L'expiration de
l'ultimatum envoyé par la Ligue arabe au régime syrien de Bachar
al-Assad, pour qu'il retire ses troupes des combats en Syrie et organise des
négociations avec les groupes oppositionnels pro-occidentaux, est un pas de
plus vers une intervention militaire occidentale dans la guerre civile syrienne
qui s'intensifie.
Derrière les
groupes armés de l'opposition syrienne, soutenus par la Turquie; l'Arabie
Saoudite et le Qatar, il y a aussi les États-Unis, la Grande-Bretagne et la France.Ils se sont engagés depuis des mois dans des
manouvres en coulisses avec Ankara, Riyad et l'opposition syrienne, essayant
d'obtenir la garantie que la chute du régime alaouite pro-iranien d'Assad
amènera au pouvoir à Damas un régime fantoche de l'occident.
Dès le début,
l'Arabie Saoudite, le Qatar, la Jordanie et la Turquie, tout comme Washington,
ont tenté de se servir du mouvement social contre Assad, qui était inspiré par
les luttes révolutionnaires de cette année en Égypte et en Tunisie, pour
promouvoir un changement de régime vers la droite pro-impérialiste. Le Conseil
national syrien, actuellement la principale force liée aux puissances
étrangères régionales comme aux grands pays impérialistes, est installé en
Turquie et est divisé en deux groupes : la Déclaration de Damas, dominée par
les proaméricains ; et les Frères musulmans sunnites, qui obéissent aux Etats
arabes et à la Turquie.
Comme dans le cas
de la guerre impérialiste en Libye, il y a une répartition des tâches dans
cette opération impérialiste. Des forces comme l'Armée libre syrienne,
exclusivement sunnite et également stationnée en Turquie, servent à mener des
opérations contre les forces armées syriennes et les milices alaouites.

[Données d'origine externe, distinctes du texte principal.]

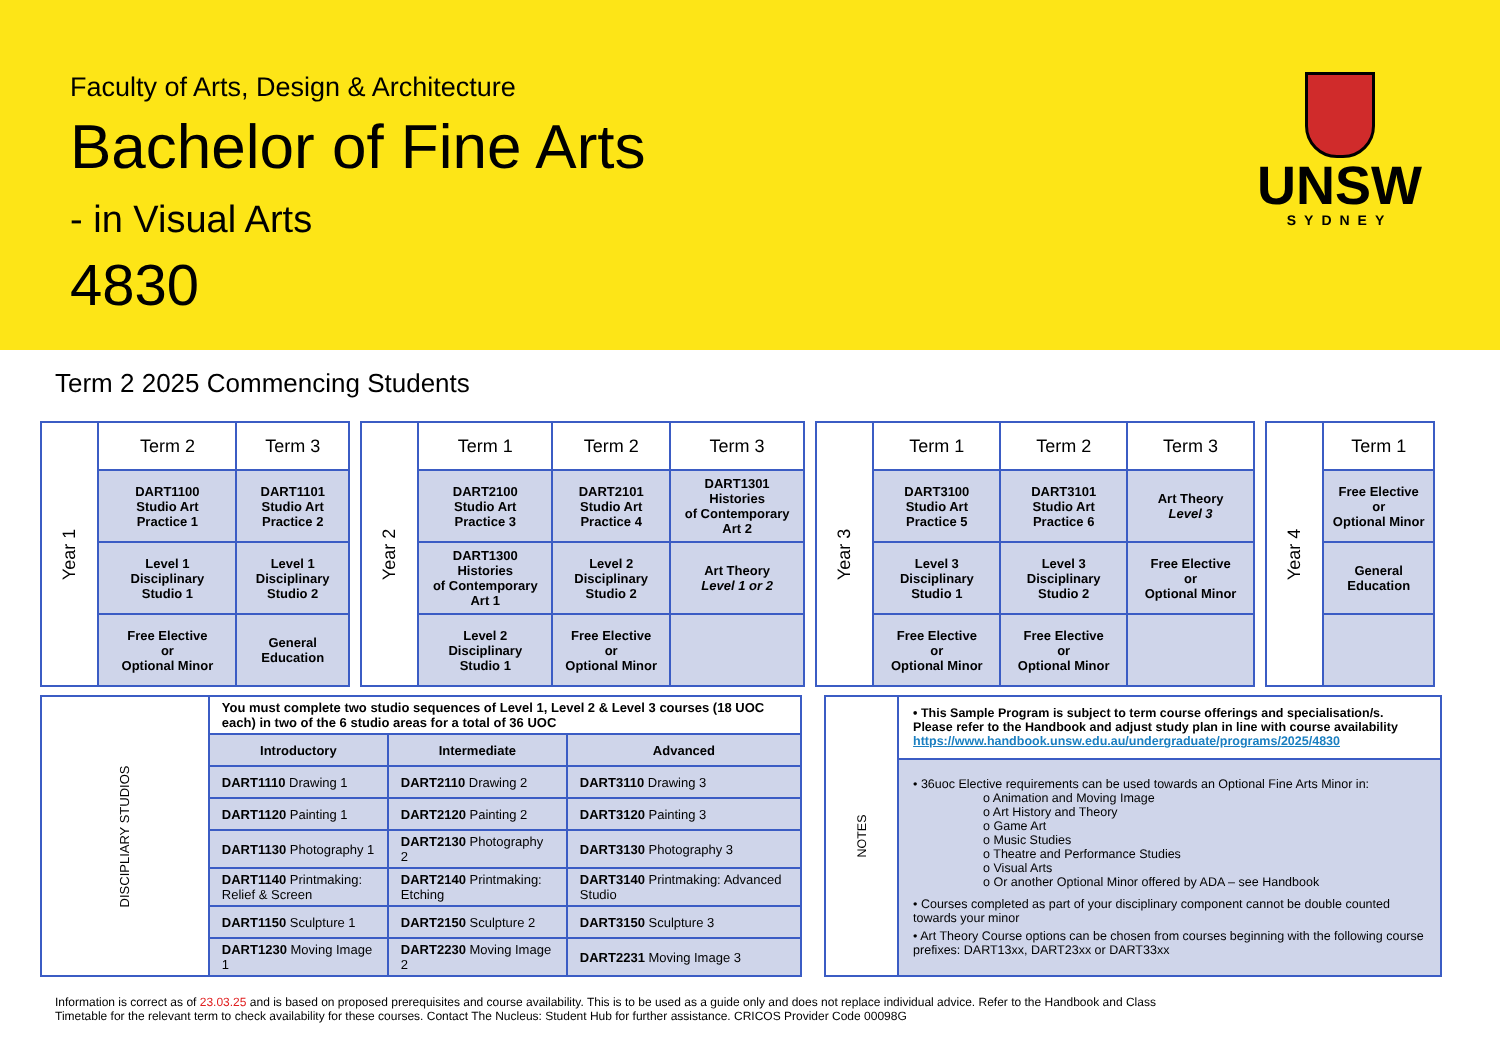Faculty of Arts, Design & Architecture
Bachelor of Fine Arts
- in Visual Arts
4830
UNSW
SYDNEY
Term 2 2025 Commencing Students
| Year 1 | Term 2 | Term 3 |
| | DART1100 Studio Art Practice 1 | DART1101 Studio Art Practice 2 |
| | Level 1 Disciplinary Studio 1 | Level 1 Disciplinary Studio 2 |
| | Free Elective or Optional Minor | General Education |
| Year 2 | Term 1 | Term 2 | Term 3 |
| | DART2100 Studio Art Practice 3 | DART2101 Studio Art Practice 4 | DART1301 Histories of Contemporary Art 2 |
| | DART1300 Histories of Contemporary Art 1 | Level 2 Disciplinary Studio 2 | Art Theory Level 1 or 2 |
| | Level 2 Disciplinary Studio 1 | Free Elective or Optional Minor | |
| Year 3 | Term 1 | Term 2 | Term 3 |
| | DART3100 Studio Art Practice 5 | DART3101 Studio Art Practice 6 | Art Theory Level 3 |
| | Level 3 Disciplinary Studio 1 | Level 3 Disciplinary Studio 2 | Free Elective or Optional Minor |
| | Free Elective or Optional Minor | Free Elective or Optional Minor | |
| Year 4 | Term 1 |
| | Free Elective or Optional Minor |
| | General Education |
| DISCIPLIARY STUDIOS | You must complete two studio sequences of Level 1, Level 2 & Level 3 courses (18 UOC each) in two of the 6 studio areas for a total of 36 UOC | | |
| | Introductory | Intermediate | Advanced |
| | DART1110 Drawing 1 | DART2110 Drawing 2 | DART3110 Drawing 3 |
| | DART1120 Painting 1 | DART2120 Painting 2 | DART3120 Painting 3 |
| | DART1130 Photography 1 | DART2130 Photography 2 | DART3130 Photography 3 |
| | DART1140 Printmaking: Relief & Screen | DART2140 Printmaking: Etching | DART3140 Printmaking: Advanced Studio |
| | DART1150 Sculpture 1 | DART2150 Sculpture 2 | DART3150 Sculpture 3 |
| | DART1230 Moving Image 1 | DART2230 Moving Image 2 | DART2231 Moving Image 3 |
| NOTES | • This Sample Program is subject to term course offerings and specialisation/s. Please refer to the Handbook and adjust study plan in line with course availability https://www.handbook.unsw.edu.au/undergraduate/programs/2025/4830 |
| | • 36uoc Elective requirements can be used towards an Optional Fine Arts Minor in: o Animation and Moving Image o Art History and Theory o Game Art o Music Studies o Theatre and Performance Studies o Visual Arts o Or another Optional Minor offered by ADA – see Handbook • Courses completed as part of your disciplinary component cannot be double counted towards your minor • Art Theory Course options can be chosen from courses beginning with the following course prefixes: DART13xx, DART23xx or DART33xx |
Information is correct as of 23.03.25 and is based on proposed prerequisites and course availability. This is to be used as a guide only and does not replace individual advice. Refer to the Handbook and Class Timetable for the relevant term to check availability for these courses. Contact The Nucleus: Student Hub for further assistance. CRICOS Provider Code 00098G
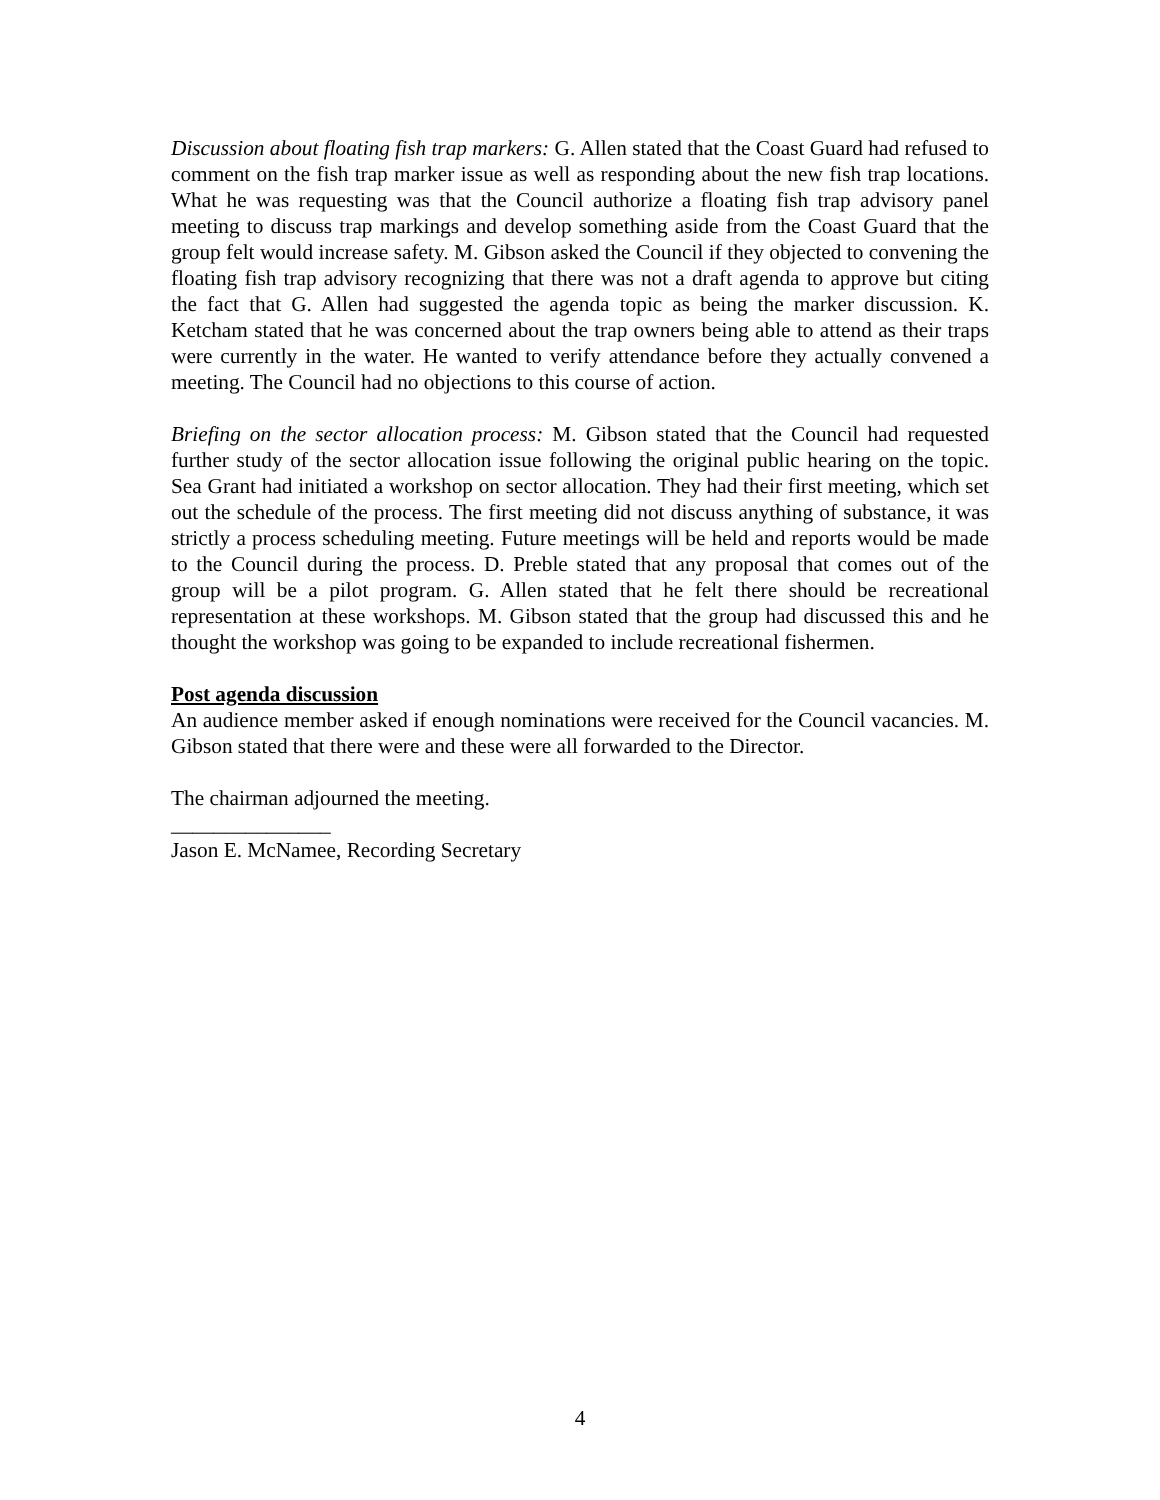Discussion about floating fish trap markers: G. Allen stated that the Coast Guard had refused to comment on the fish trap marker issue as well as responding about the new fish trap locations. What he was requesting was that the Council authorize a floating fish trap advisory panel meeting to discuss trap markings and develop something aside from the Coast Guard that the group felt would increase safety. M. Gibson asked the Council if they objected to convening the floating fish trap advisory recognizing that there was not a draft agenda to approve but citing the fact that G. Allen had suggested the agenda topic as being the marker discussion. K. Ketcham stated that he was concerned about the trap owners being able to attend as their traps were currently in the water. He wanted to verify attendance before they actually convened a meeting. The Council had no objections to this course of action.
Briefing on the sector allocation process: M. Gibson stated that the Council had requested further study of the sector allocation issue following the original public hearing on the topic. Sea Grant had initiated a workshop on sector allocation. They had their first meeting, which set out the schedule of the process. The first meeting did not discuss anything of substance, it was strictly a process scheduling meeting. Future meetings will be held and reports would be made to the Council during the process. D. Preble stated that any proposal that comes out of the group will be a pilot program. G. Allen stated that he felt there should be recreational representation at these workshops. M. Gibson stated that the group had discussed this and he thought the workshop was going to be expanded to include recreational fishermen.
Post agenda discussion
An audience member asked if enough nominations were received for the Council vacancies. M. Gibson stated that there were and these were all forwarded to the Director.
The chairman adjourned the meeting.
_______________
Jason E. McNamee, Recording Secretary
4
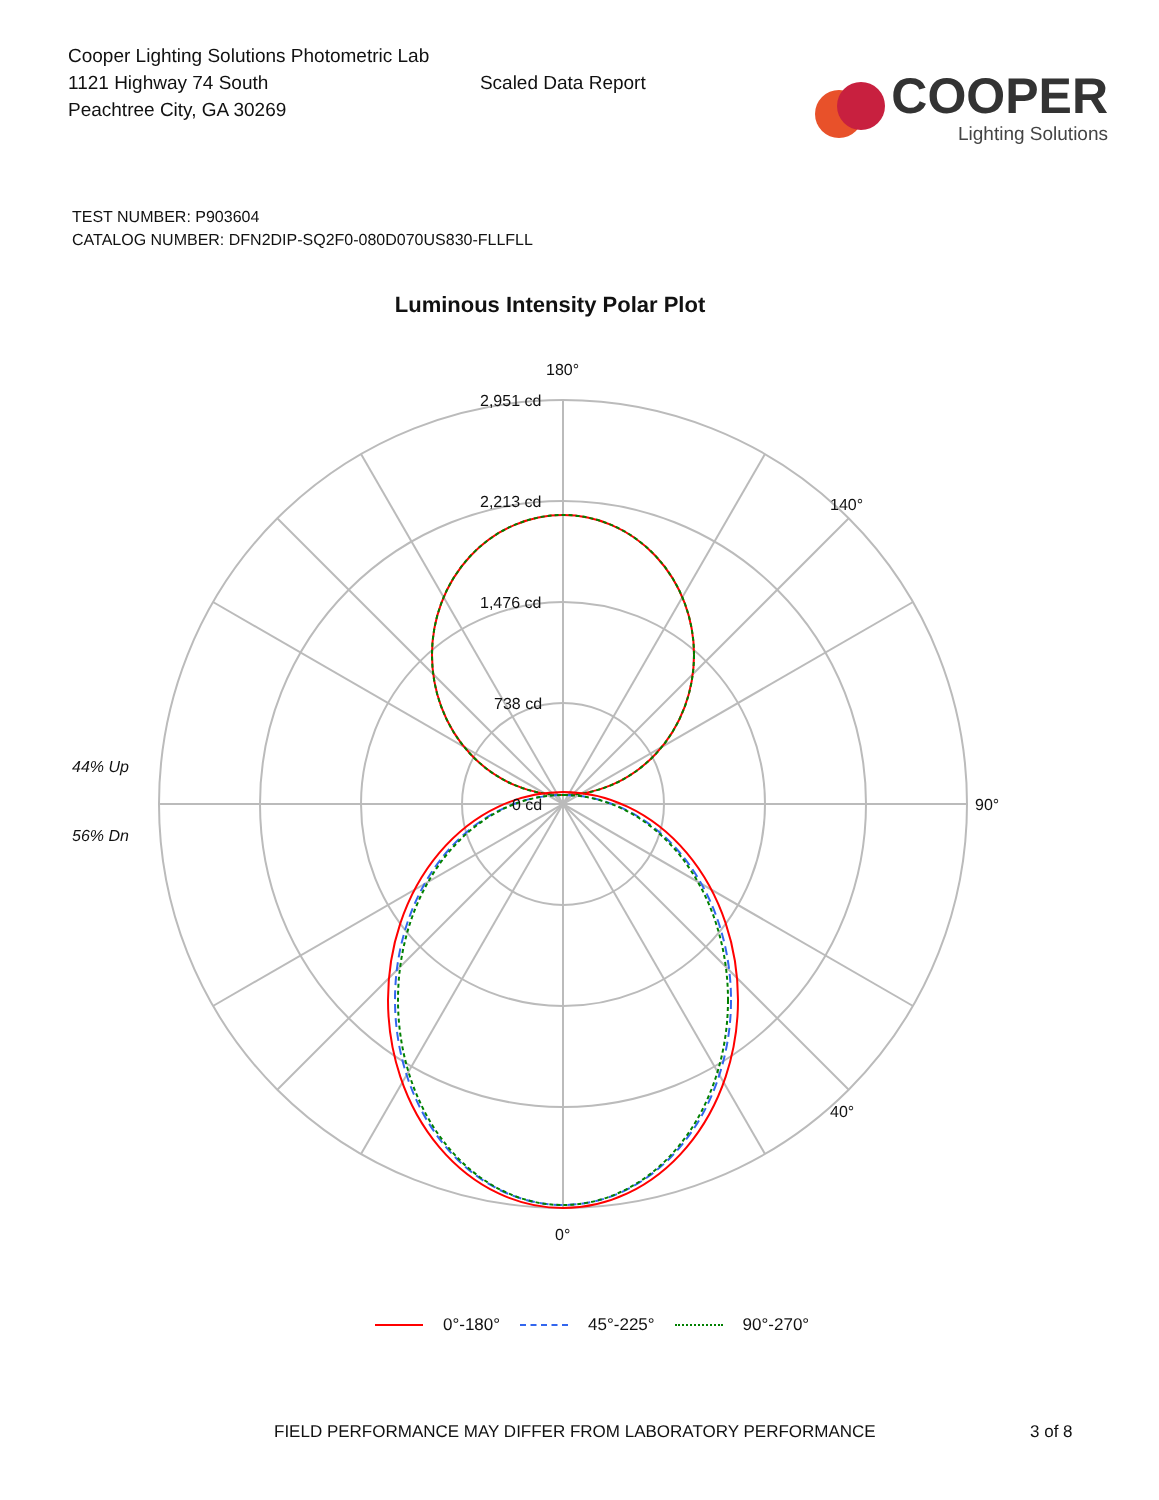Cooper Lighting Solutions Photometric Lab
1121 Highway 74 South
Peachtree City, GA 30269
Scaled Data Report
COOPER
Lighting Solutions
TEST NUMBER: P903604
CATALOG NUMBER: DFN2DIP-SQ2F0-080D070US830-FLLFLL
Luminous Intensity Polar Plot
180°
2,951 cd
2,213 cd
1,476 cd
738 cd
0 cd
90°
0°
140°
40°
44% Up
56% Dn
0°-180° 45°-225° 90°-270°
FIELD PERFORMANCE MAY DIFFER FROM LABORATORY PERFORMANCE
3 of 8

Pendant
ce temps, divers « libéraux » autoproclamés sont présentés par les médias pour
chanter les louanges du mouvement décrit comme non-sectaire, alors que les
antagonismes religieux et ethniques sont provoqués sur
le terrain.
Écrivant dans Gulf
News, Patrick Seale fait ce commentaire : « Les
enlèvements réciproques, la torture, les décapitations et les déportations de
populations qui ont lieu entre les communautés sunnite et alaouite dans le
centre-ville de Homs - souvent appelées la "capitale de la
révolution" - envoient un message très inquiétant sur ce qui risque
d'arriver au reste du pays. »
Le régime syrien
ne mérite pas moins de périr que ceux de Zine el Abidine Ben Ali en Tunisie, d'Hosni Moubarak en Égypte et
de Mouammar Kadhafi et Libye. Il s'est construit sur des décennies de
répression et sur l'appauvrissement de son propre peuple, 32 pour cent de
celui-ci vivent avec 2 dollars par jour ou moins. Mais la question la plus
importante de toutes celles qui sont maintenant posées directement aux masses
est : qu'est-ce qui va remplacer Assad ?
Un régime
sectaire installé pour le compte d'Ankara, de Riyad, et de Washington ne
représenterait pas une avancée mais un pas en arrière pour la classe ouvrière
en Syrie et dans le monde entier. Après l'installation d'une marionnette
de l'occident au pouvoir en Libye, cela représenterait une nouvelle victoire de
la contre-révolution impérialiste face aux révolutions arabes.
Les États-Unis et
l'Europe considèrent le « croissant chiite » qui recouvre Téhéran, Damas, le
Hezbollah libanais et maintenant le gouvernement irakien, comme une menace
potentielle à leur hégémonie. Les Etats arabes sunnites, la Turquie, et Israël,
partagent entièrement ce désir d'isoler et de saper les défenses de l'Iran.
George Friedman,
fondateur et PDG de la compagnie de renseignements privée Stratfor,
note que la meilleure place pour contrer l'influence de l'Iran « est la Syrie.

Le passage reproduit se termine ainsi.